If a refusal cites the chain of command (e.g., ‘org hard rule’) but the user-visible behavior policy appears to allow the refused action (e.g., a permissive default in the UI), how do different mismatch-handling strategies—immediate policy-UI correction, explicit contradiction warnings, or silent backend reconciliation—affect user trust and later willingness to accept refusals?

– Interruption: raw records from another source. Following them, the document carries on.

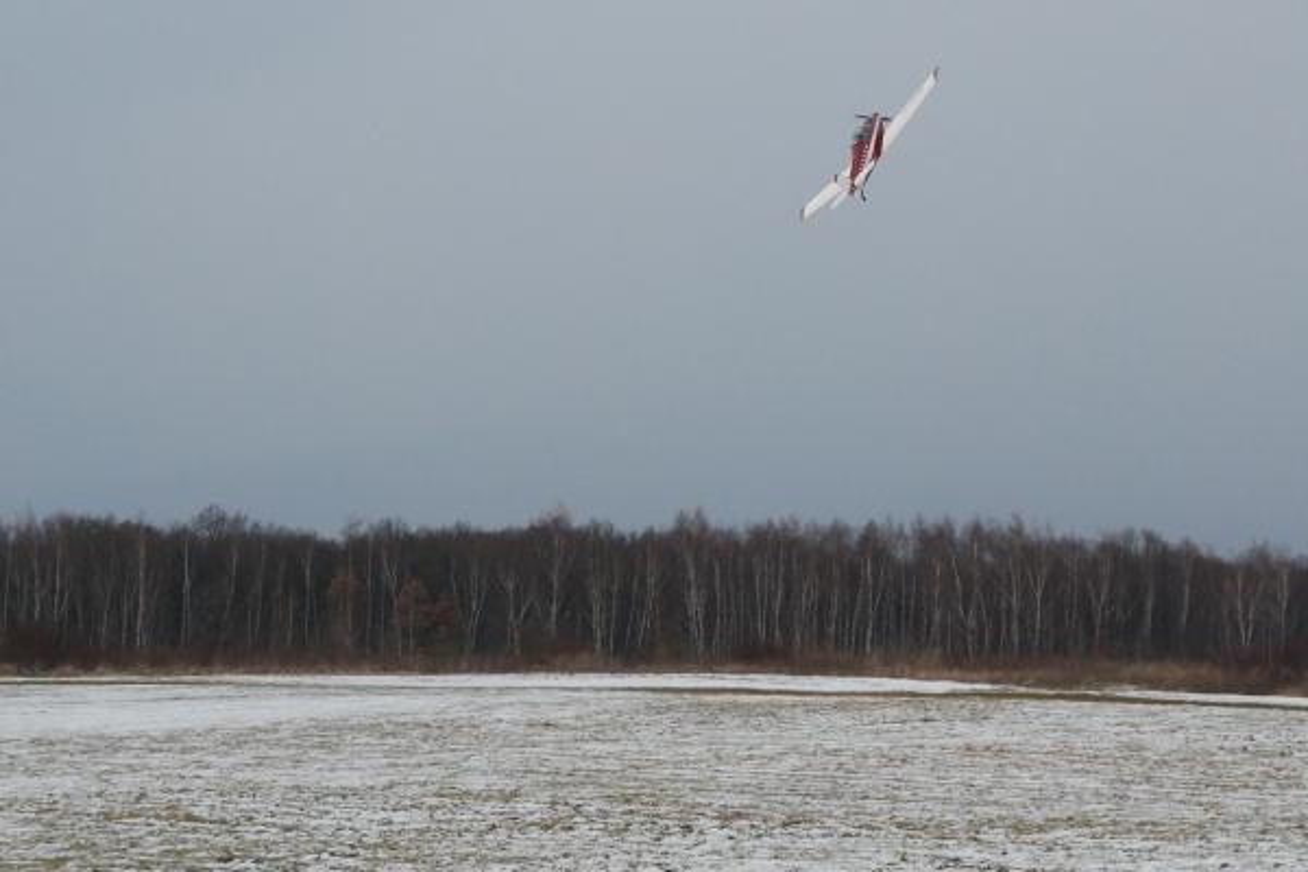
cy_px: 436
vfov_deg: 10.2
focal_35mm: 135
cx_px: 654
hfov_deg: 15.2
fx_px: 4905
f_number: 9
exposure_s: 1/1250
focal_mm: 90
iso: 800
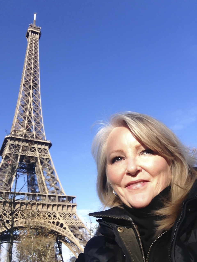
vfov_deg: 52.6
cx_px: 98
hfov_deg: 40.7
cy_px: 131
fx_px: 266
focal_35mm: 35
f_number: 2.4
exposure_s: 1/900
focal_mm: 2.18
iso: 32
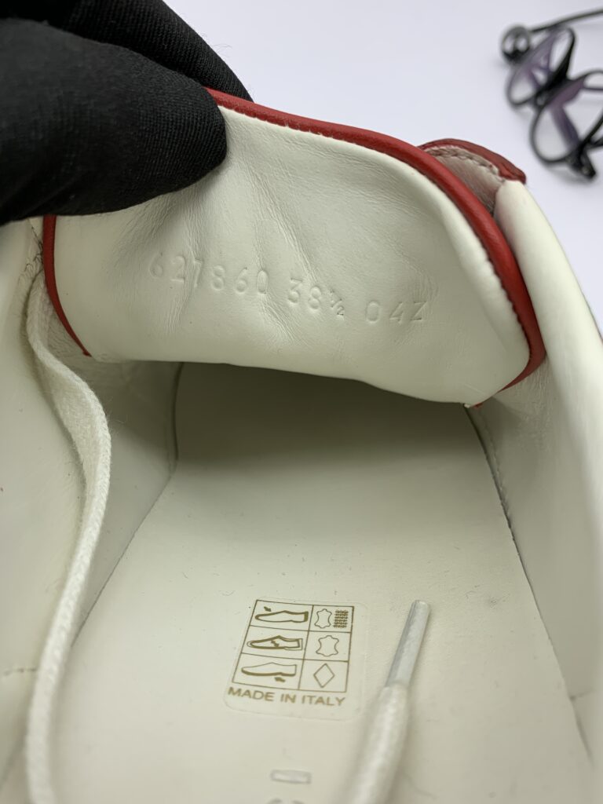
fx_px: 604
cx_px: 302
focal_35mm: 26
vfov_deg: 67.3
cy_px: 402
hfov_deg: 53.1
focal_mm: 4.25
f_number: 1.8
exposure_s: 1/99
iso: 25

legible-model-behavior | Updated at 2026-04-06 18:41

Answer

Immediate policy-UI correction generally preserves the most trust and future willingness to accept refusals, explicit contradiction warnings help in high-stakes or repeated cases but can feel bureaucratic if overused, and silent backend reconciliation tends to erode trust and reduce acceptance of later refusals because it makes the behavior policy feel fake or deceptive.

Comparative effects:

Immediate policy-UI correction
- Trust: Highest of the three, because the system quickly realigns the visible legible behavior policy with the actual chain of command and hard rules. Users see the mismatch as a fixable UI bug rather than a bait-and-switch.
- Later refusals: More acceptable, especially if the correction is coupled with a brief, standardized note at the next refusal (e.g., “This option was incorrectly shown as allowed; org hard rule X applies here”). Users then attribute the refusal to a stable hard rule, similar to other cases where visible layering clarifies constraints.
- Best use: Default strategy whenever the mismatch is structural (e.g., a default that will never actually be honored under current org rules).
Explicit contradiction warnings (e.g., “Your setting says ‘allow,’ but an org hard rule currently blocks this action”)
- Trust: Moderately high and often higher than silent reconciliation, because the system names the conflict and anchors it in the chain of command. Users learn that defaults are subordinate to hard rules, which fits with other evidence that labeled rule layers improve fairness perceptions.
- Later refusals: More acceptable than under silence, since users have a precedent: they’ve seen that some “allow” defaults are aspirations bounded by higher-layer rules. However, repeated, verbose warnings can feel like friction or scolding.
- Best use: For user-initiated, one-off attempts where the UI can’t be safely changed globally yet (e.g., experimental org policy, partial rollout), or when a mismatch is temporary.
Silent backend reconciliation (refusal cites an org hard rule, but the UI/behavior policy continues to suggest the action is allowed)
- Trust: Lowest, especially over multiple encounters. Users experience the assistant as inconsistent or deceptive: the visible defaults and policy say one thing, refusals do another. This recreates the “fake control” pattern seen in other override and exception flows.
- Later refusals: Less acceptable; users are more likely to keep retrying or escalate (“you said this was allowed”), and to generalize mistrust to other parts of the behavior policy and chain of command.
- Only defensible in rare emergency or one-off cases, and even then should be followed by rapid UI/policy correction.

Practical pattern:

Prefer immediate policy-UI correction as the baseline, updating both the visible default and its labels (e.g., clarifying that it is subordinate to an org rule or narrowing its scope).
Where correction can’t be applied instantly, use explicit, short contradiction warnings tied to the chain of command and hard-rule labels, so users understand why the refusal overrides the apparent default.
Avoid purely silent backend reconciliation; repeated exposure to mismatches between refusals and the user-visible behavior policy reliably undermines both trust and willingness to accept future refusals.